Mietrecht - Priorität

Publiziert von:
Rechtszentrum
am 12.01.2006


Vorrang einer nachrangigen mündlichen Individualvereinbarung bei Formularmietvertrag

Die Parteien schlossen einen schriftlichen Formularmietvertrag über die Vermietung von Geschäftsräumen ab. Diese hat den folgenden Wortlaut: “Nachträgliche Änderungen und Ergänzungen dieses Vertrages gelten nur bei schriftlicher Vereinbarung”. Nach etwa einem Jahr zahlte der Mieter eine niedrigere Miete, als in dem Vertrag vereinbart worden war. Der Mieter berief sich darauf, dass die Parteien sich nachträglich in einer mündlichen Absprache auf eine niedrigere Miete geeinigt hätten. Das Oberlandesgericht gab der Klage des Vermieters auf Zahlung der ursprünglich vereinbarten Miete statt. Es könne nach Ansicht der Richter dahinstehen, ob die Parteien sich nachträglich auf eine niedrigere Mietzahlung geeinigt hätten. Diese Vereinbarung sei wegen Nichteinhaltung der Schriftform unwirksam. Durch eine Schriftformklausel würden die Interessen der Vertragsparteien nicht einseitig eingeschränkt, weil gerade im Immobilienbereich die Schriftform sinnvoll sei.

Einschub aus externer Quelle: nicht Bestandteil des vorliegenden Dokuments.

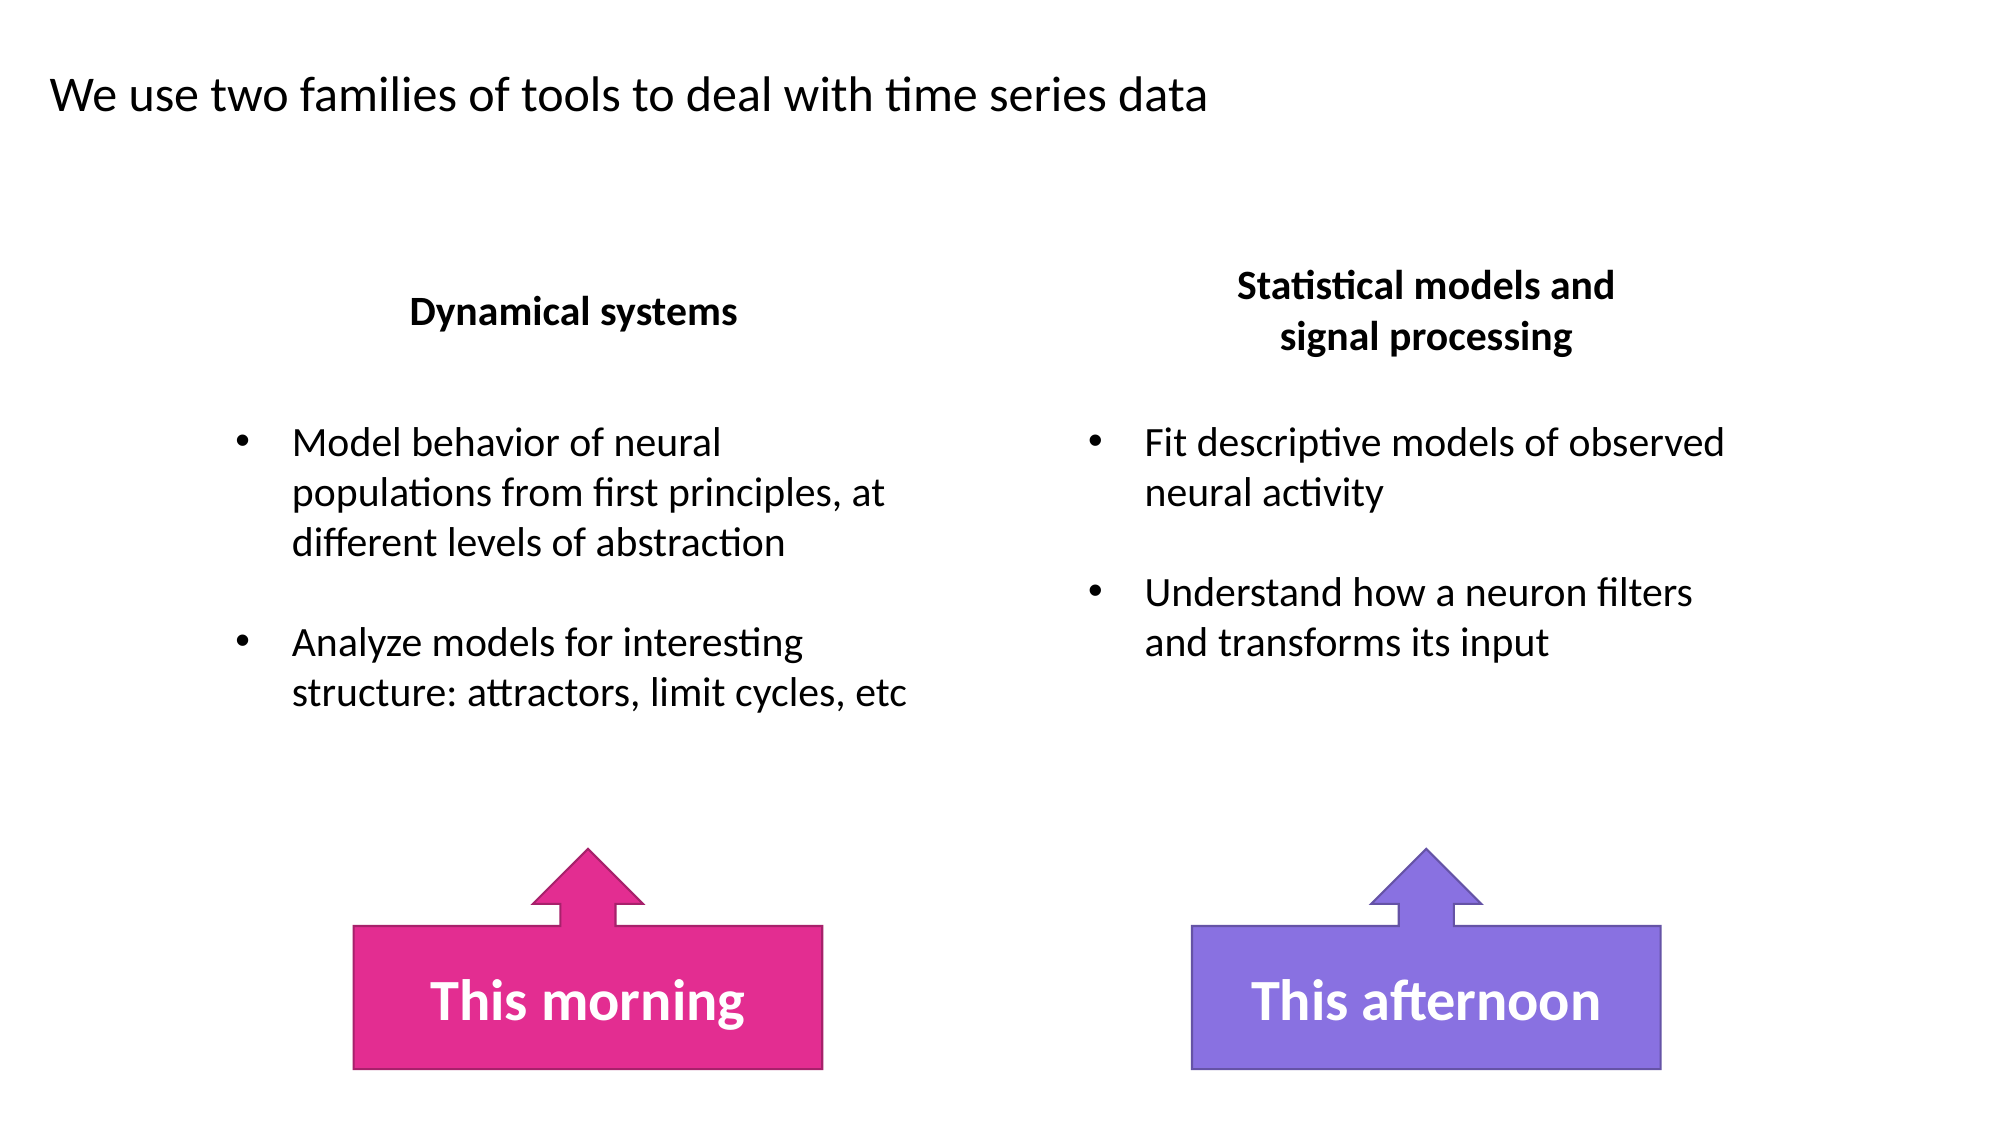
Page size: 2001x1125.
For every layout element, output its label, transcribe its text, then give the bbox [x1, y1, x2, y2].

text_box We use two families of tools to deal with time series data [34, 54, 1966, 130]
text_box Fit descriptive models of observed neural activity Understand how a neuron filters and transforms its input [1073, 407, 1780, 673]
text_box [353, 848, 1661, 1070]
text_box Model behavior of neural populations from first principles, at different levels of abstraction Analyze models for interesting structure: attractors, limit cycles, etc [220, 407, 927, 723]
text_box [353, 250, 1647, 367]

Der Bundesgerichtshof hob diese Entscheidung auf. Eine individuelle Absprache habe auch dann Vorrang vor dem Formularmietvertrag, wenn dieser die Schriftform vorsehe und die Absprache nur in mündlicher Form erfolgt sei. Dabei spiele es keine Rolle, ob die Parteien sich dieser Kollision bewusst gewesen seien. Der Grundsatz des Vorrangs der Individualabrede ergebe sich aus § 305b BGB. Der Mieter müsse allerdings beweisen, dass eine solche Absprache vorliege. Er müsse hierzu die Vermutung widerlegen, dass keine abweichende Vereinbarung getroffen worden sei.